Here’s What Lower Interest Rates Mean for You
Today is the day we’ve all been waiting for!
After months of headlines… speculation… and volatile stock prices… the day has come for the Federal Reserve to finally cut interest rates.
So what does this mean for you?
Whether you’re a borrower, a saver, an investor, or a combination of them all… Today I’m going to fill you in on what the Fed’s big decision means for your money.
Let’s get to it!
Why’s the Fed Cutting Rates in the First Place?
After two and a half years of slowly raising interest rates, the Fed is now expected to cut rates for two primary reasons — global economic fears and inflation.
Global economic fears primarily refer to weak data from Europe and China, which are among the largest economies in the world.
The thought is that as these two major economies slow (which could be exacerbated by trade tariffs), the U.S. economy could soon become collateral damage.
And on the inflation side, inflation has simply remained low for too long in the Fed’s eyes.
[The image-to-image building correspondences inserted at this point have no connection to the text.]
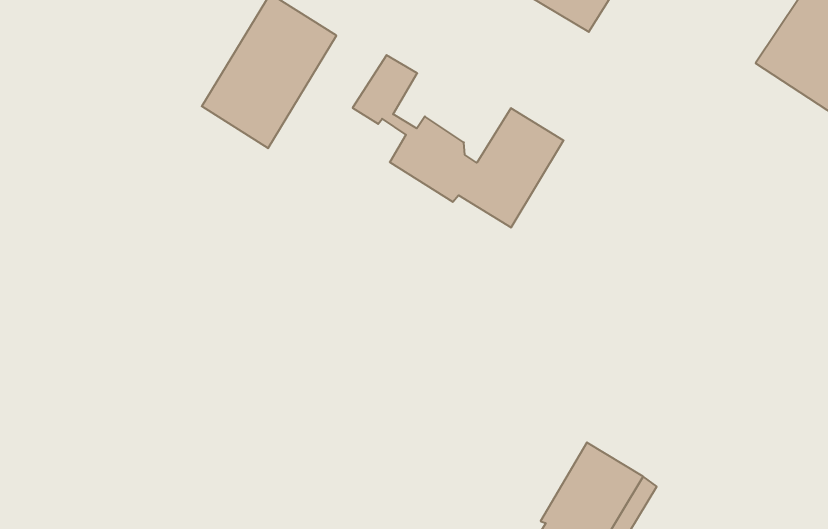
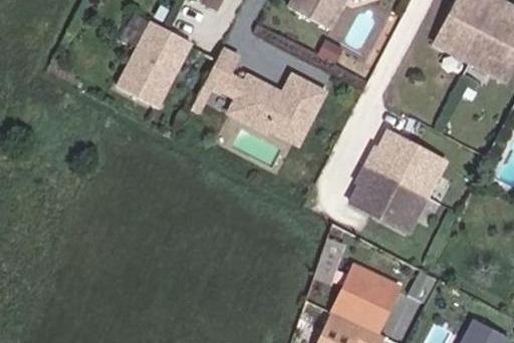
building: none -> [346,128,444,230]

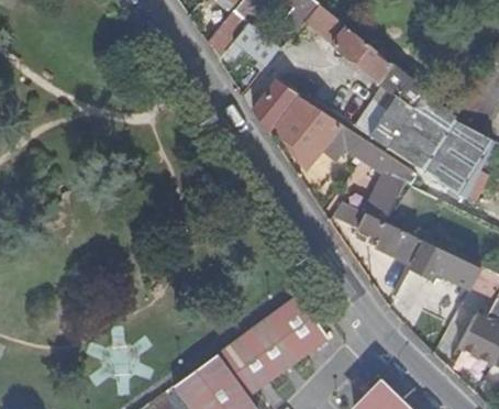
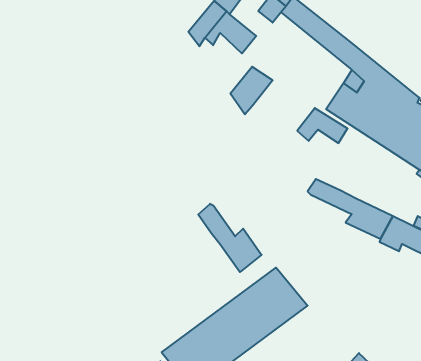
building: [274,96,341,169] -> none
building: [366,147,415,222] -> none
building: none -> [198,204,262,272]

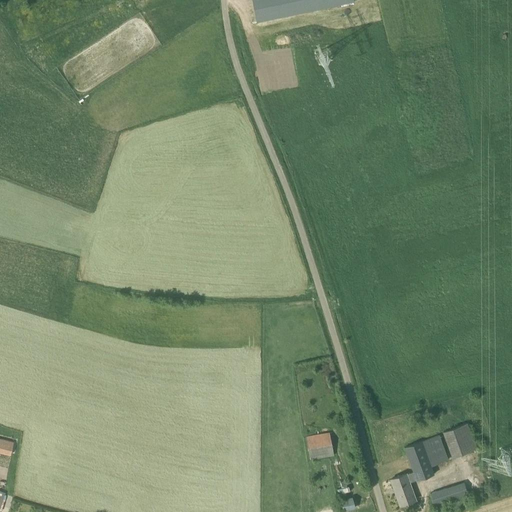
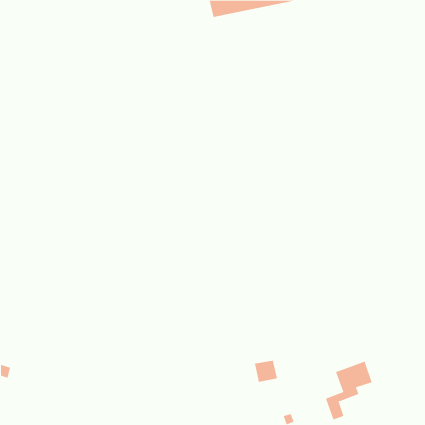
building: [449,422,473,452] -> none
building: [430,482,468,505] -> none

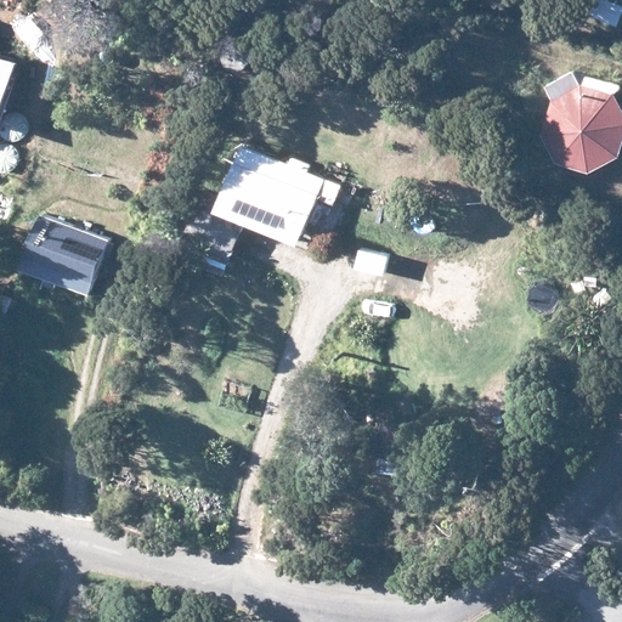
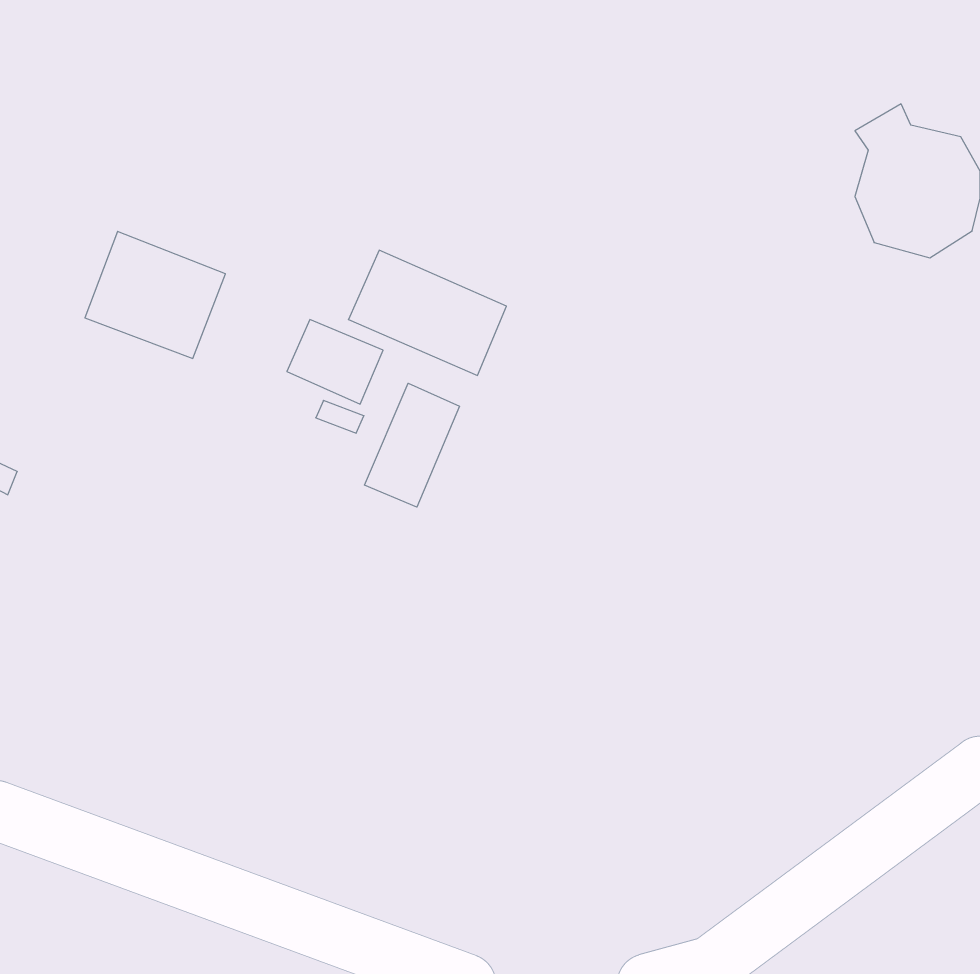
building: [22,214,111,294] -> [85,231,225,358]
building: none -> [364,383,460,507]

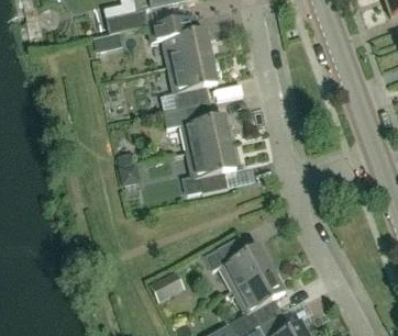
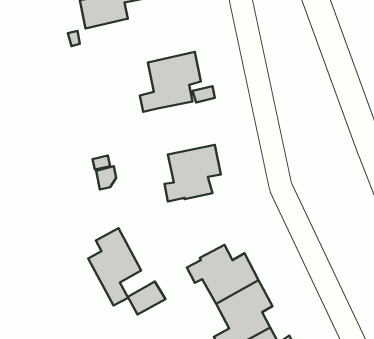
building: [150,15,213,65] -> none
building: [165,101,232,150] -> none
building: none -> [88,228,141,305]

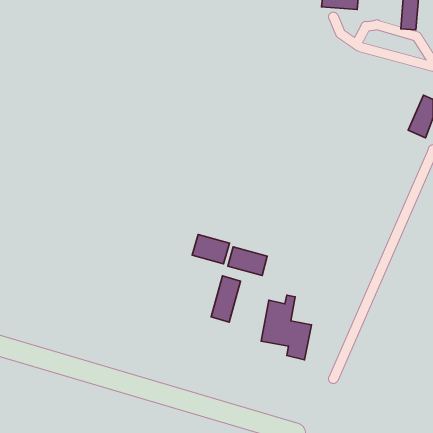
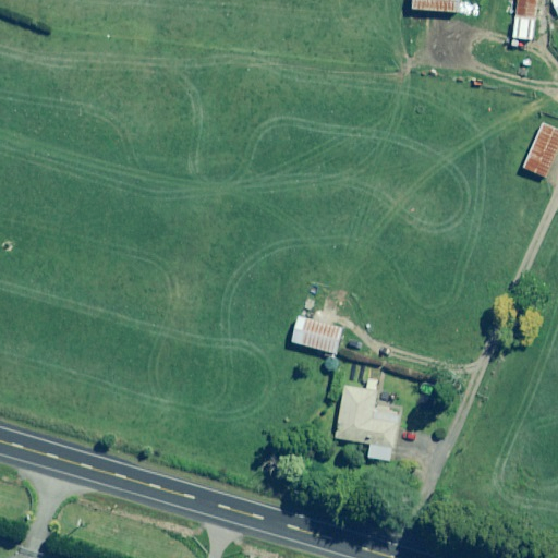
building: [192,234,230,264] -> none
building: [211,276,240,322] -> none

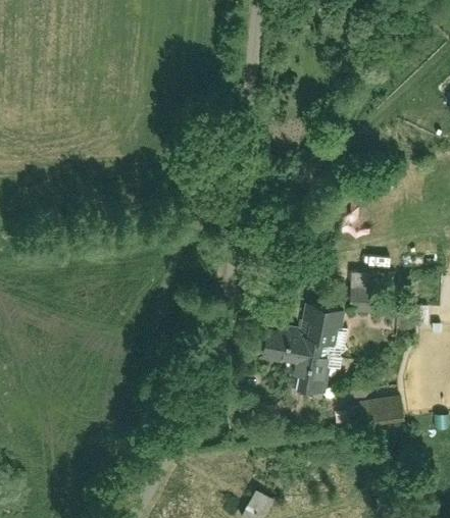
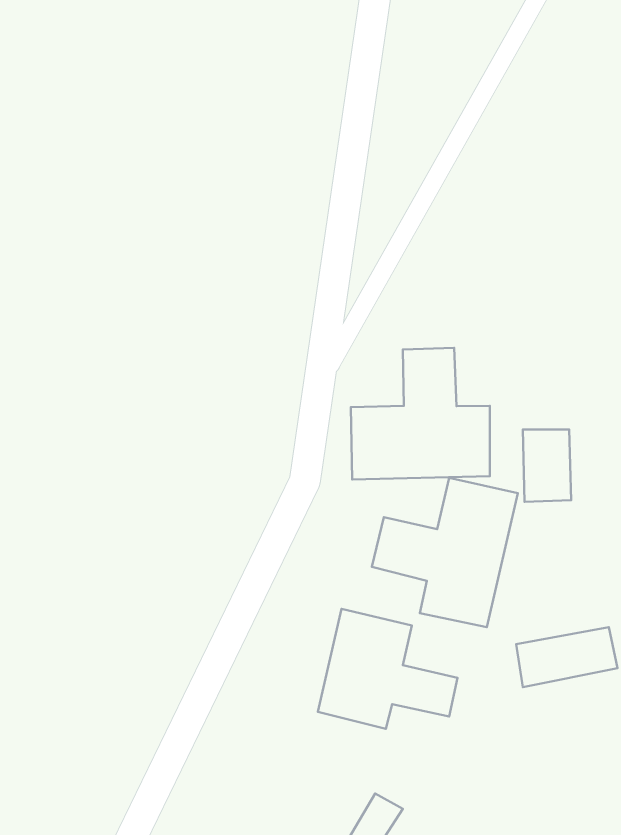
building: none -> [351,348,490,479]
building: none -> [318,609,458,729]

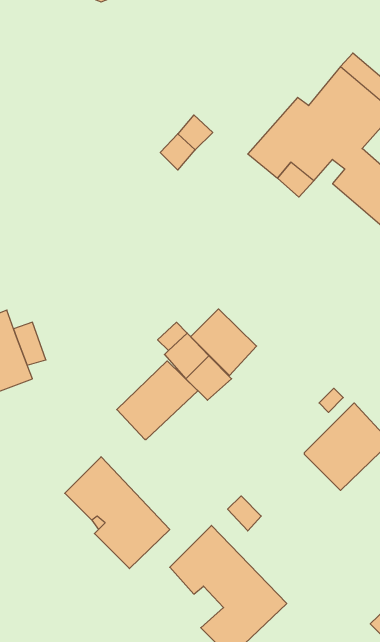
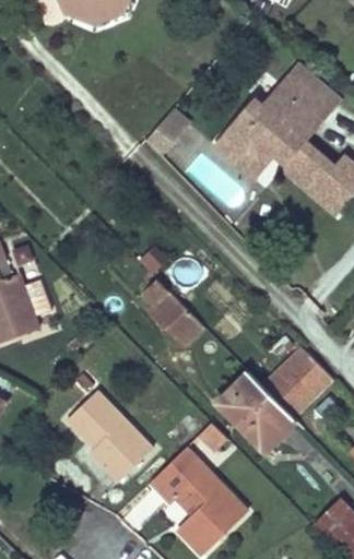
building: [191,309,257,375] -> none
building: [117,361,198,440] -> none
building: none -> [215,372,291,448]

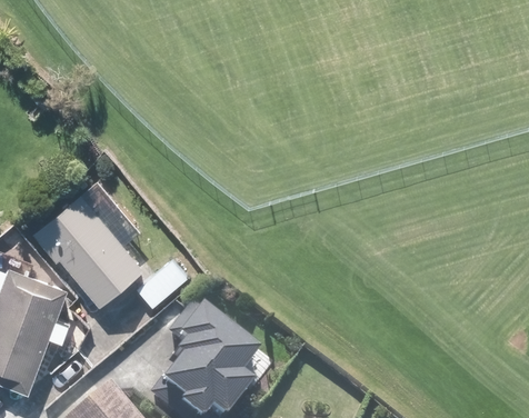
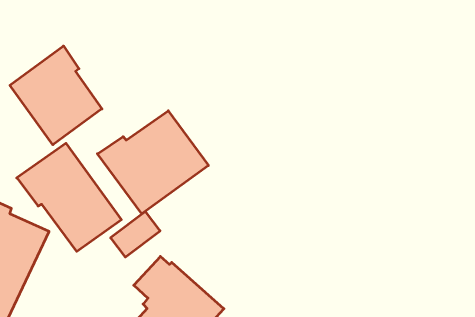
building: none -> [10,46,102,145]
building: none -> [97,111,208,214]

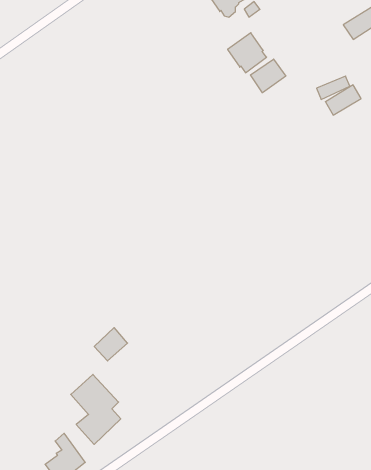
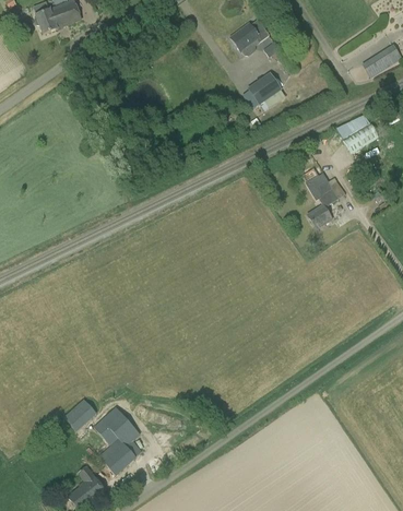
building: [250,59,286,93] -> none
building: none -> [305,173,337,227]
building: [94,328,128,361] -> [63,397,96,430]

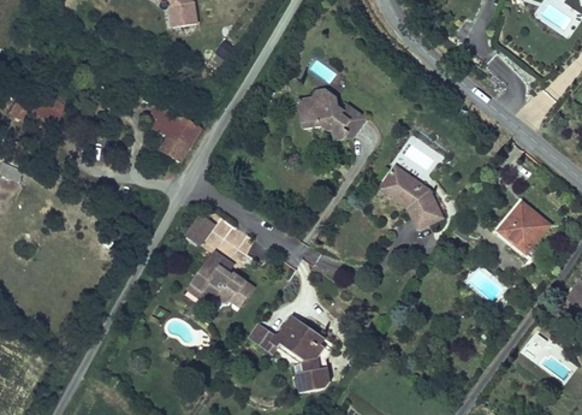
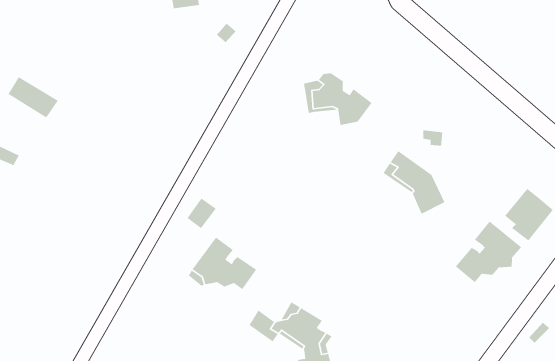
building: [144,103,198,161] -> none
building: [218,226,254,260] -> none
building: none -> [455,221,522,283]

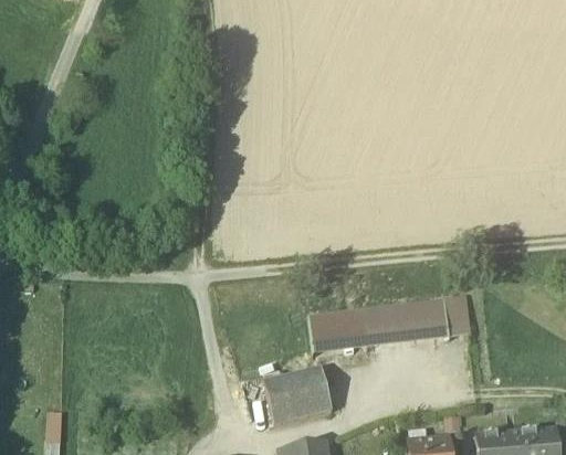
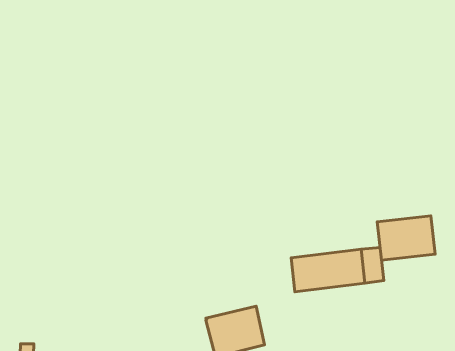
building: none -> [377,216,435,260]
building: [308,307,367,352] -> none

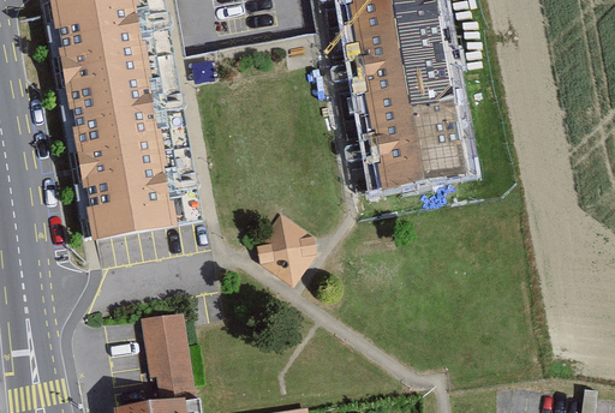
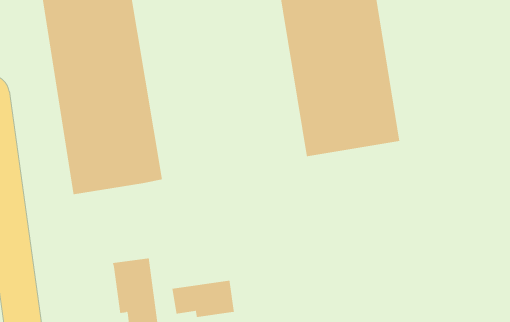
building: [256,217,312,285] -> none
building: none -> [172,280,234,318]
Therefore, their plan is to cut rates now to spur consumer spending, which in turn should boost inflation towards their 2.0% target.
So what does this mean for you? Let’s first talk about borrowers.
Here’s What Lower Rates Mean for Borrowers
As I mentioned above, one of the Fed’s goals of lowering rates is to spur U.S. spending.
This is done by making loans cheaper to both businesses and consumers. However, today we’ll just be focusing on consumers like you.
When it comes to mortgages, you’ll likely be paying a lower rate to finance your home. The average 30-year mortgage rate has fallen from 4.94% in November 2018 to 3.75% today.
I’m actually in the process of refinancing my own mortgage because of these lower rates!
The story is the same for auto loans. After peaking at 5% in December of 2018, the average U.S. auto loan now sits around 4.70%.
Credit cards are a different story, however.
Because credit card rates are more tied to a consumer’s credit rating, you’re unlikely to see your APR begin to notch lower. So keep this in mind before making any big purchases with plastic, as the “lower interest rate” headlines likely won’t apply.
Here’s What Lower Rates Mean for Investors
It’s a great time to be an investor as the Fed lowers interest rates. That’s because interest rates and stock prices usually move in opposite directions.
As interest rates fall, consumers take advantage of lower borrowing costs and spend more at some of our favorite publicly traded companies. This in turn boosts profits leading to higher stock prices.
Dividend stocks in particular have the most to gain as investors look to lock in reliable income streams in the form of dividend payments.
After all, rates offered in savings accounts surely won’t be rising anytime soon. Which brings me to my next point…
Here’s What Lower Rates Mean for Savers
Unfortunately, it looks like traditional banks and credit unions will continue to pay next to nothing on your hard-earned savings — 0.1% is the average according to Bankrate.
However, that doesn’t mean you should be content collecting the historically low “average” if you’re at the age where you should be kicking your interest income into high gear!
I recommend you check out non-traditional online banks like Vio Bank that pays 2.52% on savings… WebBank that pays 2.50% on savings… And even newly-formed Green Dot that pays 3.0% on savings!
And the best news is, these banks should continue to offer high rates for the foreseeable future as they’re more driven right now by the desire to attract customers… not by the Fed.
So there you have it. I hope today’s alert cleared up at least some of the confusion around today’s rate cut headlines.
Whether you’re a borrower, and investor, or a saver, today’s announcement will certainly impact your money.